Nos conmueven los hospitales nuevos, pero no los pacientes sin cama. Nos conmueven los discursos, pero no las filas eternas. Nos conmueve la promesa, pero no la realidad. Nos hemos vuelto inmunes al dolor ajeno, a la impotencia, a la injusticia. A veces parece que la única vacuna que sí funcionó fue la que nos inmunizó contra la empatía.
El país podrá inaugurar treinta y dos hospitales oncológicos más, pero si no cambia la manera en que se piensa, nada va a cambiar. Podrán pintar los muros de rosa y los pasillos seguirán oliendo a desesperanza. El problema no está en los médicos ni en los enfermos: está en la cabeza del sistema, en los que creen que una obra sustituye una obligación.
El cáncer, sin quererlo, es el espejo más cruel de la desigualdad. En las zonas donde hay dinero, el diagnóstico llega a tiempo; donde no lo hay, llega la muerte primero. Y lo peor es que todos lo sabemos, pero preferimos mirar hacia otro lado.
México no necesita más hospitales, necesita más humanidad. Necesita gobiernos que entiendan que cada paciente que muere esperando atención es una deuda moral del Estado. Que la salud no puede ser premio ni privilegio, sino un deber que se cumple sin condiciones. Porque la enfermedad no discrimina, pero la política sí.

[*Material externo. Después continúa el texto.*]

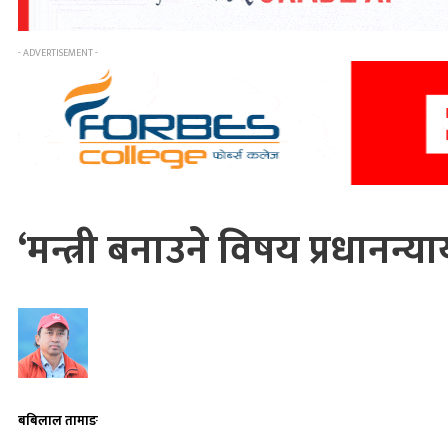
- ADVERTISEMENT -
‘मन्त्री बनाउने विषय प्रधानन्
बबिलाल तामाङ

Y mientras sigamos creyendo que el cemento cura, seguiremos construyendo monumentos al fracaso. La verdadera obra no está en los muros, está en la conciencia. No en los edificios que se levantan, sino en las vidas que no se pierden.
Hospitales nuevos, conciencia vieja.
Esa, lamentablemente, sigue siendo la verdadera radiografía de este país.